Da lì, da quel livello di spersonalizzazione totale, è cominciato il percorso che poco a poco, grazie all’impegno-dedizione-professionalità-umanità degli operatori di Villa Orizzonte, ha riportato quei “residui” a riprendersi la dimensione di uomini e donne. Più o meno sofferenti, ma titolari di diritti, soggetti attivi nel quotidiano e non più oggetti, destinatari di rispetto e di affetto. Non solo dagli operatori, che sono stati in questi anni i loro angeli custodi 24 ore su 24 per 365 giorni all’anno, condividendo i progressi e le difficoltà di un ritorno alla vita, ma anche dei vicini di casa, della comunità isolana nel suo complesso. E perfino dei pubblici amministratori che avevano fatto le barricate e poi si sono  ricreduti.
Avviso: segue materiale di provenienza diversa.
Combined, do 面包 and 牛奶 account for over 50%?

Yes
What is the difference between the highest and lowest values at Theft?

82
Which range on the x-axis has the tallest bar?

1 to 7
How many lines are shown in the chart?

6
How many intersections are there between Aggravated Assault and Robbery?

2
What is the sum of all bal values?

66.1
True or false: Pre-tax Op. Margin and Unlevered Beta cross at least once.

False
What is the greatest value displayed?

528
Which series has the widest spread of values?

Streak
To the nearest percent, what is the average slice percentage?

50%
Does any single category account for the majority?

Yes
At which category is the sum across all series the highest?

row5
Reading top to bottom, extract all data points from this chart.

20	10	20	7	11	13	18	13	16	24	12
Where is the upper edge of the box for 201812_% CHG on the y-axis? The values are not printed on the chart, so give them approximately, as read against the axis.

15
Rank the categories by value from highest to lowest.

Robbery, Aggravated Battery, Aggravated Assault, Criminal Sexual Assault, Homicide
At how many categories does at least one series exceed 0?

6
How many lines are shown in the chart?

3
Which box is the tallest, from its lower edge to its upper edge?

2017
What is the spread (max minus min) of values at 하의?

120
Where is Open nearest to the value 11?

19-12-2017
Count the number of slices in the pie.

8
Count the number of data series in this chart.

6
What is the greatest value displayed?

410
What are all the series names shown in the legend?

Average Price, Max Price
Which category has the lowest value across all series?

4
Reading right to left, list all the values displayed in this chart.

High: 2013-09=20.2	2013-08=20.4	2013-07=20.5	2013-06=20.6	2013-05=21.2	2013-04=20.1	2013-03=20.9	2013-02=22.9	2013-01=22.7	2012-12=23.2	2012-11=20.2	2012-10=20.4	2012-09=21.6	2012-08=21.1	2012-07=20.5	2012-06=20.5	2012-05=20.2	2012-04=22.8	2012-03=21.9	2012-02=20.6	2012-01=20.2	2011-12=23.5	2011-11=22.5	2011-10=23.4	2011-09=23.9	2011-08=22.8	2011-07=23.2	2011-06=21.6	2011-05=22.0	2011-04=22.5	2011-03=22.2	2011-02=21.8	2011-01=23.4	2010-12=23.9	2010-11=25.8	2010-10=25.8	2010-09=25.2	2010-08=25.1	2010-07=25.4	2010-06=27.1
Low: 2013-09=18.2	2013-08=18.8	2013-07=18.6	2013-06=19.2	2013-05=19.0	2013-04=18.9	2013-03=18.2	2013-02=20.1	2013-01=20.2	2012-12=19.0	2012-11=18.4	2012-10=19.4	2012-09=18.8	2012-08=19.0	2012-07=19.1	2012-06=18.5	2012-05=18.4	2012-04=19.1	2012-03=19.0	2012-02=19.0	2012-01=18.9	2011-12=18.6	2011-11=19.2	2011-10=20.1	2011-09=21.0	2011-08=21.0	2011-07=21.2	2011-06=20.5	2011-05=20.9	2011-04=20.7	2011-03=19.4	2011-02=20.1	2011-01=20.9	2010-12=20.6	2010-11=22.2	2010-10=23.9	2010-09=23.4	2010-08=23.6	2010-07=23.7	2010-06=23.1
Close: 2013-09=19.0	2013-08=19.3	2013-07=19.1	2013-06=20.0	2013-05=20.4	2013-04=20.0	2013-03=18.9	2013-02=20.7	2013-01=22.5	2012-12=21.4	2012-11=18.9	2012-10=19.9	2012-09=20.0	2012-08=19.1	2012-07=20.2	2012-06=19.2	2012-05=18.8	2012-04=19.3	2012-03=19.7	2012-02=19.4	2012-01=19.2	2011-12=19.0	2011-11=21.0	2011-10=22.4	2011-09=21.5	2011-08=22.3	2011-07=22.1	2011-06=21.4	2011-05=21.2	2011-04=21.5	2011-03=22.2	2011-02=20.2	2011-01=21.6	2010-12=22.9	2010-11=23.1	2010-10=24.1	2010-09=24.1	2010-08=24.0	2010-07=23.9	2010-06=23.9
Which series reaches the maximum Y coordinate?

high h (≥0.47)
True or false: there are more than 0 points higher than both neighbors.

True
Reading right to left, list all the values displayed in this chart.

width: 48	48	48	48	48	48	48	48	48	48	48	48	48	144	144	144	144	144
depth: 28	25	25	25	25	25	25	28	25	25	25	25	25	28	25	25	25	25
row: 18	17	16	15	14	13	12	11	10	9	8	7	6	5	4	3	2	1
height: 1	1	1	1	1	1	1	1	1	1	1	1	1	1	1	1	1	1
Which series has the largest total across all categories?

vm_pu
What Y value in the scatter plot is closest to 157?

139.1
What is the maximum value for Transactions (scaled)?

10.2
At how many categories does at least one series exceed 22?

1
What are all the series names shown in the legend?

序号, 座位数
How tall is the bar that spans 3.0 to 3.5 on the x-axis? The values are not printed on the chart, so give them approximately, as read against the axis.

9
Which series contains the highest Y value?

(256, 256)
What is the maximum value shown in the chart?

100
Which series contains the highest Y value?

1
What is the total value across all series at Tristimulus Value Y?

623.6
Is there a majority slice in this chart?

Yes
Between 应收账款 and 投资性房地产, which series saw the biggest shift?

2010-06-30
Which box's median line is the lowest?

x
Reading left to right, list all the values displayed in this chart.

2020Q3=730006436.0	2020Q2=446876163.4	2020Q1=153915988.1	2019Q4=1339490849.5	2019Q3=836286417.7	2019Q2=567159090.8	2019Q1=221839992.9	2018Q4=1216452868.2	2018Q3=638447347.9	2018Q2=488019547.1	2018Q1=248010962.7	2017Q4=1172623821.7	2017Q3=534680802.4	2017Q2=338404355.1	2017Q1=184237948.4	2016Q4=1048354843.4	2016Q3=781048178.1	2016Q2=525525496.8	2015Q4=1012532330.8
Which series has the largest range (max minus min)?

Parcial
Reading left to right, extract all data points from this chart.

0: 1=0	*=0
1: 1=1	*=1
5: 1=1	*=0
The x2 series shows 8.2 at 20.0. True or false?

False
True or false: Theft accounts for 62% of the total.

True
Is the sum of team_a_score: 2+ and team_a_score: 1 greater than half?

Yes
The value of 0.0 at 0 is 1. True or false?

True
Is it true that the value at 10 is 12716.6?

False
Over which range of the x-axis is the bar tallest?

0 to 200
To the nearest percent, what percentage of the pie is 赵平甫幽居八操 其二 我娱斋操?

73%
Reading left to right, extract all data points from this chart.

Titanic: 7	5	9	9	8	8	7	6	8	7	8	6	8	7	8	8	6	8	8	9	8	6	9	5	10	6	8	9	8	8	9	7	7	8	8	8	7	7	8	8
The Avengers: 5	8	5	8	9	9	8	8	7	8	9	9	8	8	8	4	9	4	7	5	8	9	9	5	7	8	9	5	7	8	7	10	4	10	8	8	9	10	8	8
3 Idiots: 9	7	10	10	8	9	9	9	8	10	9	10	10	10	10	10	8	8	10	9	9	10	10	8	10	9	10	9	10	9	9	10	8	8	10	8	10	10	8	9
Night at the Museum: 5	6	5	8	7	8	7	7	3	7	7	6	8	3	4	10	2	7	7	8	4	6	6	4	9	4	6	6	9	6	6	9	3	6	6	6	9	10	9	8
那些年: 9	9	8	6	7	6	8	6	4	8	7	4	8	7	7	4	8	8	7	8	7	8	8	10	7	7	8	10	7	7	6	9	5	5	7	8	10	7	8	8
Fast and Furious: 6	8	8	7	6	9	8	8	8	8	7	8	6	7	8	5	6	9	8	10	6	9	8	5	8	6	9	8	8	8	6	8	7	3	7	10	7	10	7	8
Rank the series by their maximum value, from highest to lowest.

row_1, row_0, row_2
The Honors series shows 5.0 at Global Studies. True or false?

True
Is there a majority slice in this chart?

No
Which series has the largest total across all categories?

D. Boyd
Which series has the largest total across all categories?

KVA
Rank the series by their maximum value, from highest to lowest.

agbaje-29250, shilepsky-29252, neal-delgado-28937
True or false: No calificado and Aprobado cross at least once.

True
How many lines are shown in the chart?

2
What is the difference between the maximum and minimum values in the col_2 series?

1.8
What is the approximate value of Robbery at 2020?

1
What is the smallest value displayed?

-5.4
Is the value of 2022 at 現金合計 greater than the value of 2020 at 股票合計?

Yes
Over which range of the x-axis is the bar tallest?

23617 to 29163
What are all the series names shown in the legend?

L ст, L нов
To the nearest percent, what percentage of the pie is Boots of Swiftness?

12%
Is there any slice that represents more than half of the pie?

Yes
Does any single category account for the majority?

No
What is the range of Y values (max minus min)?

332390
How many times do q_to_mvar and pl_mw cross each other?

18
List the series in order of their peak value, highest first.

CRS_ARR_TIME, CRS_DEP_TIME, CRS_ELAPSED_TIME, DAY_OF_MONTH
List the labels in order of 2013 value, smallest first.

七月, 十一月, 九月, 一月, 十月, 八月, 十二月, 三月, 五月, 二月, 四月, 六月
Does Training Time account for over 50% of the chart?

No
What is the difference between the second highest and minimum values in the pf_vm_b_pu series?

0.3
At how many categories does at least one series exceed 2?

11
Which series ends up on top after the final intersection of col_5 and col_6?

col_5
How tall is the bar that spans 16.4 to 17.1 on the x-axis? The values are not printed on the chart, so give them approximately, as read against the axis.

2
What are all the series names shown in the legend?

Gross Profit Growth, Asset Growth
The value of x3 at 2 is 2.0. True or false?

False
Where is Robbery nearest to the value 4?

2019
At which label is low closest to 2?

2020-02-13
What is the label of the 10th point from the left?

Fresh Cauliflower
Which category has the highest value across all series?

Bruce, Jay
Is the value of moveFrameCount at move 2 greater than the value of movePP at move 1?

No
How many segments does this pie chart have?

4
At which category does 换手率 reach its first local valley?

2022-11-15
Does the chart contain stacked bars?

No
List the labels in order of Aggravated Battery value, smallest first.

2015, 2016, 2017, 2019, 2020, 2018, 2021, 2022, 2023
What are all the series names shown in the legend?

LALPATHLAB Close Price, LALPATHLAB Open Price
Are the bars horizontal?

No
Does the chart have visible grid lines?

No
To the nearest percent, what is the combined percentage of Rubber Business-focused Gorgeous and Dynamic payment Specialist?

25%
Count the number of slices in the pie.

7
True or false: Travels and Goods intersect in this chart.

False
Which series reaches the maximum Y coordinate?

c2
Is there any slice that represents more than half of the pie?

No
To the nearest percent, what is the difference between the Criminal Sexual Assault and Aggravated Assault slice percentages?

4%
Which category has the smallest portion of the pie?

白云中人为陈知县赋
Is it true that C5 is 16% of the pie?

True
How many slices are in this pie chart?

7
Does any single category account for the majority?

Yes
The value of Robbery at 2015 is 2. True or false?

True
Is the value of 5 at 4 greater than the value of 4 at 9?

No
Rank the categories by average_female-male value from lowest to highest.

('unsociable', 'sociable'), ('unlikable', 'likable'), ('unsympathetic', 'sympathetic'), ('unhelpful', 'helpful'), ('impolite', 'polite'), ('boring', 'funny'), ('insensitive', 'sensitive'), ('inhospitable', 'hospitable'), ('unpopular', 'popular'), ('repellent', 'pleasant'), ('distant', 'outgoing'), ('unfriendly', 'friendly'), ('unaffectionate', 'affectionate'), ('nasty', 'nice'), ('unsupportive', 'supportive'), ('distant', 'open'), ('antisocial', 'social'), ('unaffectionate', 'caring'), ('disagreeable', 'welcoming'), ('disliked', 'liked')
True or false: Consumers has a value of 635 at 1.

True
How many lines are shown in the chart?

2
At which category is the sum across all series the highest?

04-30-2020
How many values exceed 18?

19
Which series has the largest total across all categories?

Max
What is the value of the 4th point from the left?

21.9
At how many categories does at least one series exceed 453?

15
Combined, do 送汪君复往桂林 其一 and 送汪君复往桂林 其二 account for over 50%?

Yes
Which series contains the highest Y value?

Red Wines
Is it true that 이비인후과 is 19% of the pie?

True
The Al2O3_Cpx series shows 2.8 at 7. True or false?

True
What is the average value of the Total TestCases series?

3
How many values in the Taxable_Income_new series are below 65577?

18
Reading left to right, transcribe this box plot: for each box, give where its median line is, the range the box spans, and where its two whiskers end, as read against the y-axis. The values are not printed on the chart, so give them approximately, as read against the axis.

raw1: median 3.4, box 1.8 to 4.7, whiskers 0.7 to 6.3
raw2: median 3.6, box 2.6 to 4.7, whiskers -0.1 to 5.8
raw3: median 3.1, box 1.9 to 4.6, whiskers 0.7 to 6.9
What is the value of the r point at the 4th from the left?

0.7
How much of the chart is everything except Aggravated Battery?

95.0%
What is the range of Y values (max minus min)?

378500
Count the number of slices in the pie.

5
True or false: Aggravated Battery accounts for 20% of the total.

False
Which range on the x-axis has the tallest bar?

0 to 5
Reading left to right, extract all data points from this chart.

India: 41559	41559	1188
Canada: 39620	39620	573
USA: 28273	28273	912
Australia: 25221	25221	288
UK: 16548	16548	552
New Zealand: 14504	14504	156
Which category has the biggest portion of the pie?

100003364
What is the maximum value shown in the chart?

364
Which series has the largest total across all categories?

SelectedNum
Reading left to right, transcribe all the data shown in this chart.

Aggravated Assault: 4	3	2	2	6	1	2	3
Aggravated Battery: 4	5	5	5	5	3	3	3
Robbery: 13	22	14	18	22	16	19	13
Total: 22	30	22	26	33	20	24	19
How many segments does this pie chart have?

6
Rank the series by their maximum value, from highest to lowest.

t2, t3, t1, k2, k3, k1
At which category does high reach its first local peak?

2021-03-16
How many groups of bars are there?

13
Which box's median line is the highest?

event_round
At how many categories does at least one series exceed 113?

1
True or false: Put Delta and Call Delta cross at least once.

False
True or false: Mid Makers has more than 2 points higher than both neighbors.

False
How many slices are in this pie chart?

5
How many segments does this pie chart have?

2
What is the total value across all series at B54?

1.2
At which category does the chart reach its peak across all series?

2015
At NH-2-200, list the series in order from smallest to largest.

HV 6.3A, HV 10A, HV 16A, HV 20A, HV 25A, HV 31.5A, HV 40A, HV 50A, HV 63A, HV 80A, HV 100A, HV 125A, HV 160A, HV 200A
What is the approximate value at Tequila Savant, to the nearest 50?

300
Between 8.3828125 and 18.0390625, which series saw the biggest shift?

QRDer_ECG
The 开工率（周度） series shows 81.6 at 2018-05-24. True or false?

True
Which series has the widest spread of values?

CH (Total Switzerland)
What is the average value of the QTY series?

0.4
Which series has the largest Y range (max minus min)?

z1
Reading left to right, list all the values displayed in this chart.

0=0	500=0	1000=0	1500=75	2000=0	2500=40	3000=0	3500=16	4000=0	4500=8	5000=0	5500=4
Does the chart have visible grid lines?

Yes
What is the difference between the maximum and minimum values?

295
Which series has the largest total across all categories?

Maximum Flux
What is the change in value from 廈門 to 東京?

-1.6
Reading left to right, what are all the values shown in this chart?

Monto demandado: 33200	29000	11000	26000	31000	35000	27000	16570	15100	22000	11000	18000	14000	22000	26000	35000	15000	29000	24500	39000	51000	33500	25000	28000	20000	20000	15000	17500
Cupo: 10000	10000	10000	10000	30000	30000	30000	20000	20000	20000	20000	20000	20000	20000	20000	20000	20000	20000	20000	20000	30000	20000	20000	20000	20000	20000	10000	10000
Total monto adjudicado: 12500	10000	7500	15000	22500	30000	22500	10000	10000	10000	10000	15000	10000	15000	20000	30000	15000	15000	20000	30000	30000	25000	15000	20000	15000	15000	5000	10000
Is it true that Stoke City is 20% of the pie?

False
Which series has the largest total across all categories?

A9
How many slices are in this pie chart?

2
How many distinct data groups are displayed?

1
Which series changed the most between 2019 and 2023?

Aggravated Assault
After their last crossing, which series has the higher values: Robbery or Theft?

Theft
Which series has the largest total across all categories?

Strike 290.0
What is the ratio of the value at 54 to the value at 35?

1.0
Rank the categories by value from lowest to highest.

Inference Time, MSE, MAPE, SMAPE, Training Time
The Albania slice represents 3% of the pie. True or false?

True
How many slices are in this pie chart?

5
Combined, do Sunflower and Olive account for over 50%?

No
COSI’ NEGLI ANNI SI E’ CREATA UNA FAMIGLIA. Di cui sono parte i pazienti e chi li assiste, li accompagna, li tutela. Una famiglia che nel tempo ha perduto alcuni dei suoi membri più anziani e ne ha accolti altri, più giovani, ma altrettanto bisognosi di una dimensione che fosse di aiuto e sollievo alle loro patologie. Una famiglia che otto mesi fa è stata sradicata bruscamente e impietosamente dalla sua casa, per essere spostata senza rispetto in una dimensione diversa, peggiorativa delle condizioni di vita quotidiane. Ed è stato un trauma vero, un’altra ferita, dalle conseguenze serie. Anche se chi quello sradicamento ha deciso, per un presunto risparmio, finge di ignorarlo.

Tanto da pianificare addirittura, per sanare propri pesantissimi errori, lo smembramento della famiglia, la dispersione dei singoli in altre strutture, allontanandoli dagli altri, dagli operatori con cui hanno confidenza e in cui hanno fiducia, dalla normalità che a fatica hanno riconquistato, già incrinata dal trasferimento a Casamicciola. Quali conseguenze devastanti tutto questo possa avere nella vita di persone già provate non ci vuole una laurea in medicina con specializzazione per capirlo. Bastano sensibilità umana e un po’ di intelligenza. Ciò che dobbiamo PRETENDERE da chi a Monteruscello si vuole prendere il diritto di distruggere dopo 18 anni l’esperienza di Villa Orizzonte. Un’eventualità che non può farci dormire. UN’INGIUSTIZIA che Ischia e i 10 abitanti di Villa Orizzonte non possono permettersi. E CHE DA CITTADINI, rispettosi dei diritti umani e delle leggi dello Stato, NON DOBBIAMO PERMETTERE.